----- Information shown -----

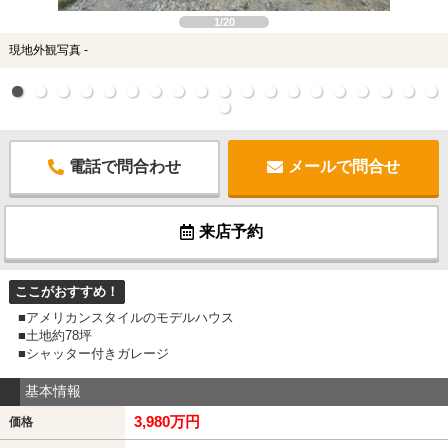
1/20
現地外観写真 -
電話で問合わせ
メールで問合せ
来店予約
ここがおすすめ！
■アメリカンスタイルのモデルハウス
■土地約78坪
■シャッター付きガレージ
基本情報
3,980万円
価格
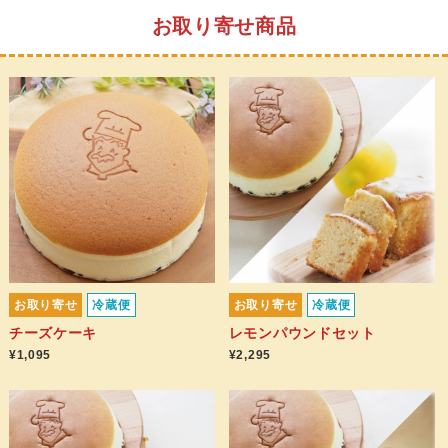
お取り寄せ商品
お取り寄せ
冷蔵便
お取り寄せ
冷蔵便
チーズケーキ
レモンパウンドセット
¥1,095
¥2,295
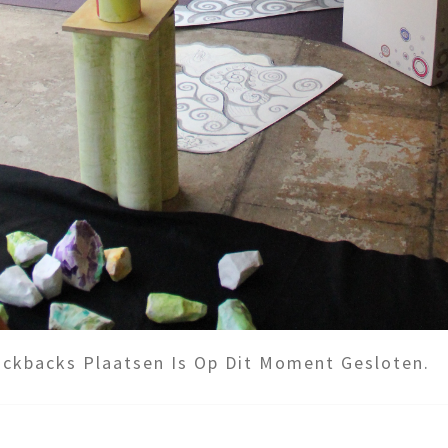
ckbacks Plaatsen Is Op Dit Moment Gesloten.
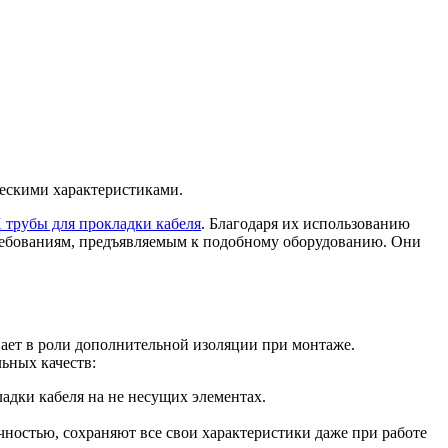
ескими характеристиками.
трубы для прокладки кабеля
. Благодаря их использованию
требованиям, предъявляемым к подобному оборудованию. Они
ает в роли дополнительной изоляции при монтаже.
ьных качеств:
адки кабеля на не несущих элементах.
ностью, сохраняют все свои характеристики даже при работе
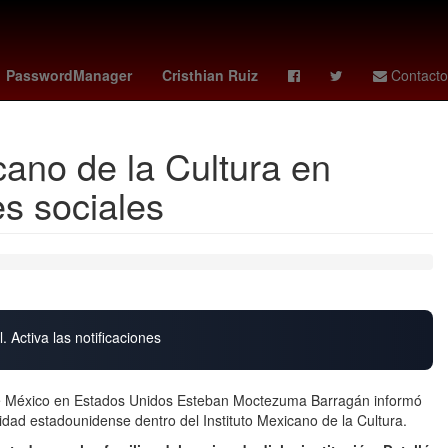
Calor
Selección de fútbol de Gabón
Marc Cucurella
PasswordManager
Cristhian Ruiz
Contacto
ano de la Cultura en
s sociales
. Activa las notificaciones
 México en Estados Unidos Esteban Moctezuma Barragán informó
dad estadounidense dentro del Instituto Mexicano de la Cultura.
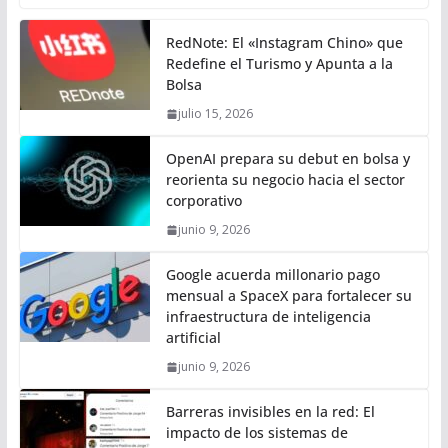
RedNote: El «Instagram Chino» que
Redefine el Turismo y Apunta a la
Bolsa
julio 15, 2026
OpenAI prepara su debut en bolsa y
reorienta su negocio hacia el sector
corporativo
junio 9, 2026
Google acuerda millonario pago
mensual a SpaceX para fortalecer su
infraestructura de inteligencia
artificial
junio 9, 2026
Barreras invisibles en la red: El
impacto de los sistemas de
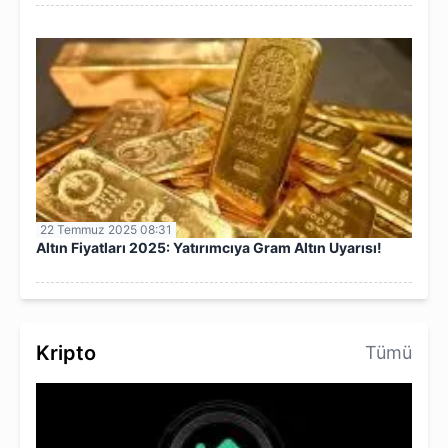
22 Temmuz 2025 08:31
Altın Fiyatları 2025: Yatırımcıya Gram Altın Uyarısı!
Kripto
Tümü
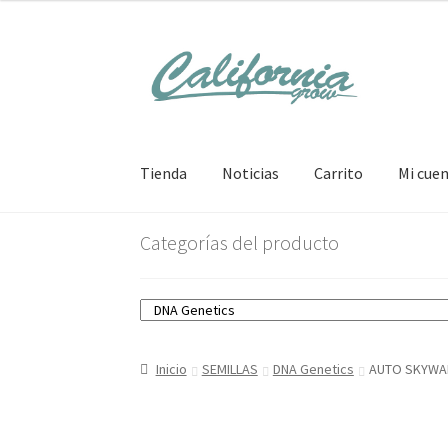
Ir
Ir
a
al
la
contenido
navegación
Tienda
Noticias
Carrito
Mi cue
Categorías del producto
Inicio
SEMILLAS
DNA Genetics
AUTO SKYWA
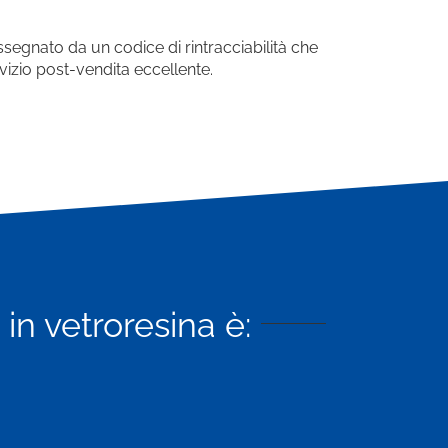
egnato da un codice di rintracciabilità che
rvizio post-vendita eccellente.
in vetroresina è:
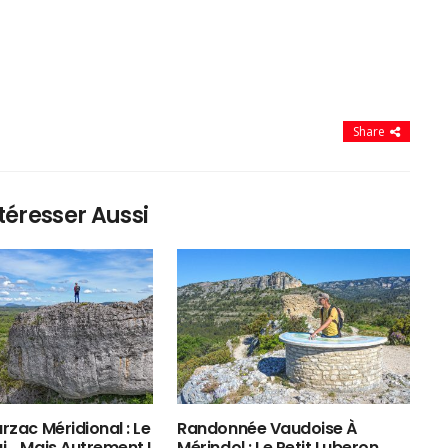
Share
téresser Aussi
rzac Méridional : Le
Randonnée Vaudoise À
ui… Mais Autrement !
Mérindol : Le Petit Luberon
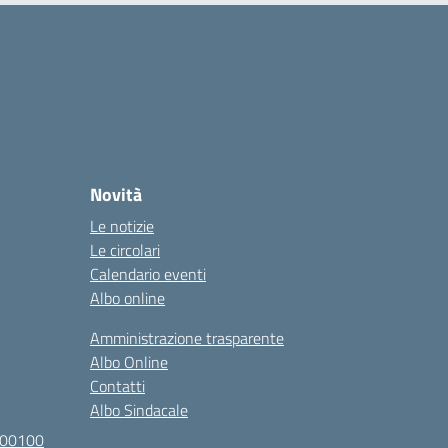
Novità
Le notizie
Le circolari
Calendario eventi
Albo online
Amministrazione trasparente
Albo Online
Contatti
Albo Sindacale
100100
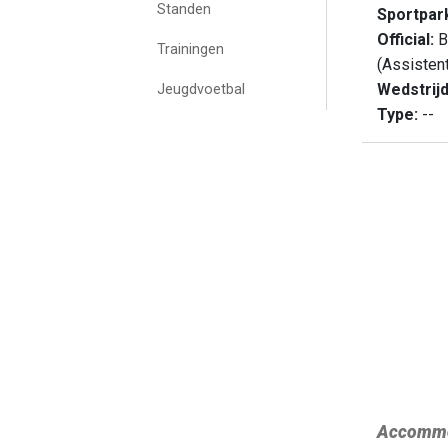
Standen
Sportpar
Official:
B
Trainingen
(Assisten
Wedstrij
Jeugdvoetbal
Type:
--
Accommo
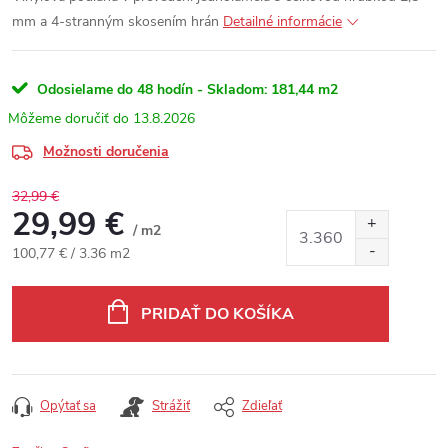
mm a 4-stranným skosením hrán
Detailné informácie
Odosielame do 48 hodín - Skladom:
181,44 m2
13.8.2026
Možnosti doručenia
32,99 €
29,99 €
/ m2
Jednotková cena:
100,77 € / 3.36 m2
PRIDAŤ DO KOŠÍKA
Opýtať sa
Strážiť
Zdieľať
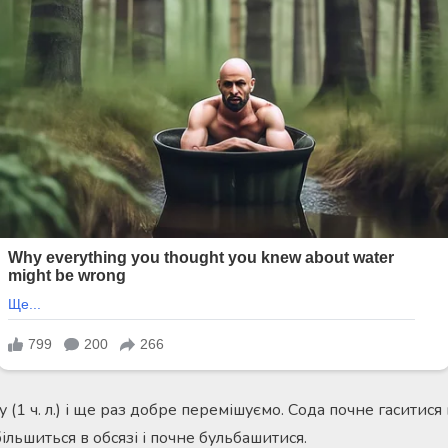
у (1 ч. л.) і ще раз добре перемішуємо. Сода почне гаситися
більшиться в обсязі і почне бульбашитися.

-----

About this exercise. Please return, unchanged, the lines starting with the line that contains "egnato da un codice di rintracciabilità che" and continuing through the end of the records, with the pictures left out.

Problem solution.
egnato da un codice di rintracciabilità che
rvizio post-vendita eccellente.
in vetroresina è:
Share
téresser Aussi
rzac Méridional : Le
Randonnée Vaudoise À
ui… Mais Autrement !
Mérindol : Le Petit Luberon
Novità
Le notizie
Le circolari
Calendario eventi
Albo online
Amministrazione trasparente
Albo Online
Contatti
Albo Sindacale
100100
Standen
Sportpar
Official:
B
Trainingen
(Assisten
Wedstrij
Jeugdvoetbal
Type:
--
Accommo
mm a 4-stranným skosením hrán
Detailné informácie
Odosielame do 48 hodín - Skladom:
181,44 m2
13.8.2026
Možnosti doručenia
32,99 €
29,99 €
/ m2
Jednotková cena:
100,77 € / 3.36 m2
PRIDAŤ DO KOŠÍKA
Opýtať sa
Strážiť
Zdieľať
у (1 ч. л.) і ще раз добре перемішуємо. Сода почне гаситися
більшиться в обсязі і почне бульбашитися.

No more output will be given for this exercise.